# Forum > News > Contests >  Star Wars The Old Republic $100 Posting Contest

## Ket

Is the force strong with you? Got a great *Star Wars The Old Republic* information? If so, it could win you $100!

Starting December 18th -25th OwnedCore is looking for all the exploits, guides, hacks, bots, exploration and emulation information for *Star Wars The Old Republic* that you can post here on our great forums.

To enter the contest simply post new relevant and quality threads in all SWTOR forums except general discussion which are found here:

*Star Wars The Old Republic*

Any information is acceptable as long as it is not a repost of information we already have on the forums.

The members with the_ most threads posted_ at the end of the week will win the following prizes, generously donated by MMOKings a great place to buy *SWTOR credits* and *WoW gold**.
*
1st place: $100 cash via paypal* and 15 +REP 
2nd place: $25 cash via paypal* and 15 +REP
3rd place: 15 +REP

*Prize of equal value can be made.

Best of luck to all those who participate. If you have any questions or concerns, please feel free to fire way!

Thanks a lot

Ket

----------


## Xel

100$ for a guide?? That's freaking awesome!

----------


## Freefall552

It's great to see so many contests this close to christmas!

----------


## Ket

The contest is for the most threads posted in the SWTOR. Not just one guide, though that is very welcome. Good luck!

----------


## Confucius

Just finished part 1 of my guide series I will be writing for this contest! Good luck to all who participate!

----------


## Zorek

Everything you need to know about the game can be found in these videos.

----------


## isaniac

Any word on how this has gone down?

----------


## Ket

Winner announcement is coming right up.

----------


## Ket

The threads have all been counted up the we have the following winners for the SWTOR posting contest. I'd like to thank all of those who were motivated by our contest and participated. The winners are the following.

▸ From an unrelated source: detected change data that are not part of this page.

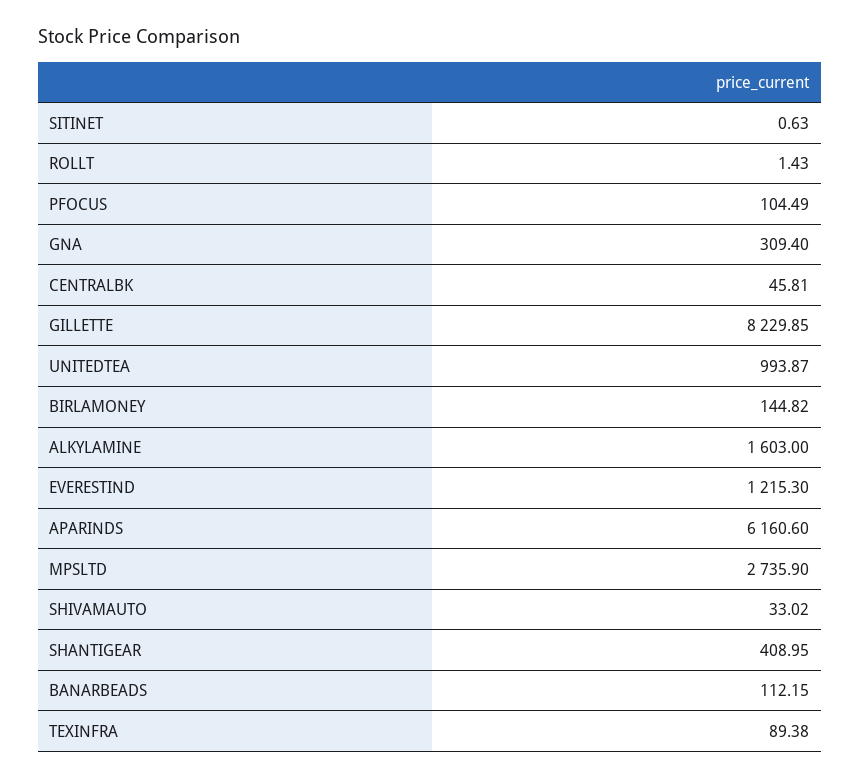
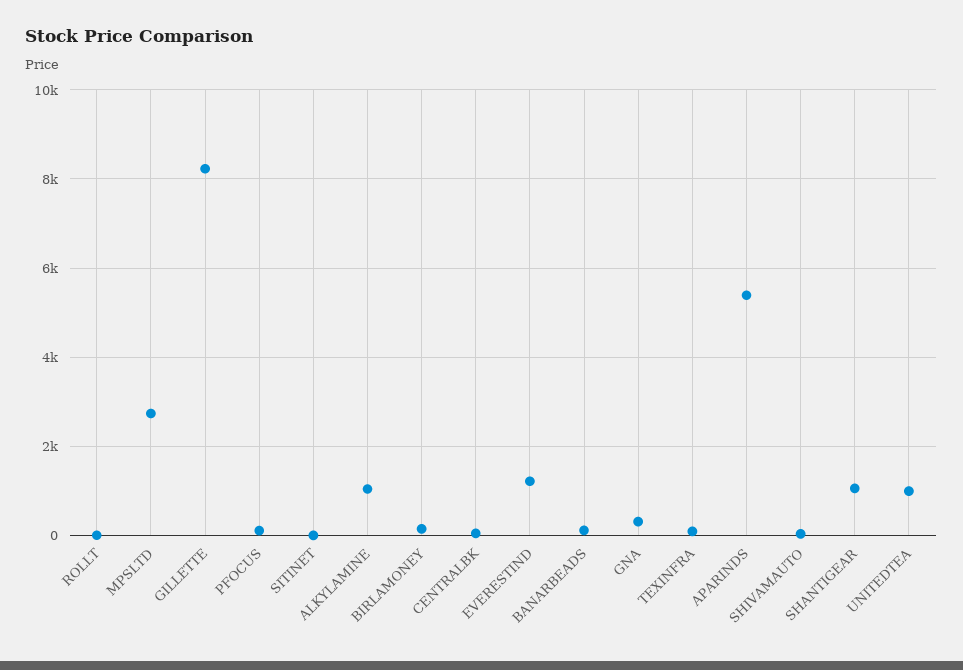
  {
    "SITINET": 0.63,
    "ROLLT": 1.43,
    "PFOCUS": 104.49,
    "GNA": 309.4,
    "CENTRALBK": 45.81,
    "GILLETTE": 8229.85,
    "UNITEDTEA": 993.87,
    "BIRLAMONEY": 144.82,
-   "ALKYLAMINE": 1603,
+   "ALKYLAMINE": 1000,
    "EVERESTIND": 1215.3,
-   "APARINDS": 6160.6,
+   "APARINDS": 5400,
    "MPSLTD": 2735.9,
    "SHIVAMAUTO": 33.02,
-   "SHANTIGEAR": 408.95,
+   "SHANTIGEAR": 1000,
    "BANARBEADS": 112.15,
    "TEXINFRA": 89.38
  }

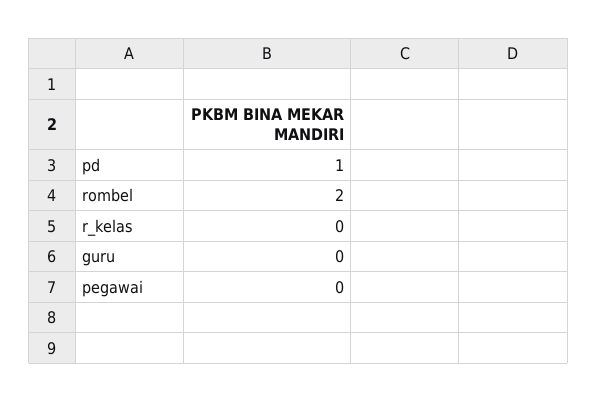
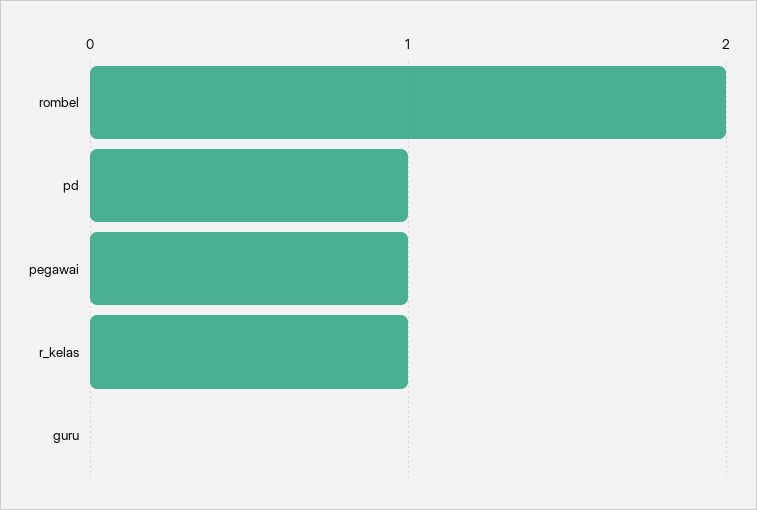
  {
    "pd": 1,
    "rombel": 2,
-   "r_kelas": 0,
+   "r_kelas": 1,
    "guru": 0,
-   "pegawai": 0
+   "pegawai": 1
  }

1st Place Winner of the $100 prize and 15 +REP points with 23 threads posted - Sephirofl 

2nd Place Winner of $25 - Drunn

3rd Place Winner of 15 +REP - Relentless904


Thank you to all of our winners. We hope you keep posting in the SWTOR and I am sure our community appreciates all that you contribute. Also thanks to all that contributes posts and donate hard earn money to OwnedCore so that contests like these can be ran!

Ket
OwnedCore - World of Warcraft Exploits, Hacks, Bots and Guides - OwnedCore News

----------


## Sephiroth

Grats to everyone ! Thanks again Ket and the rest of the OwnedCore Community as well as MMOKings for generously donating for this contest!

----------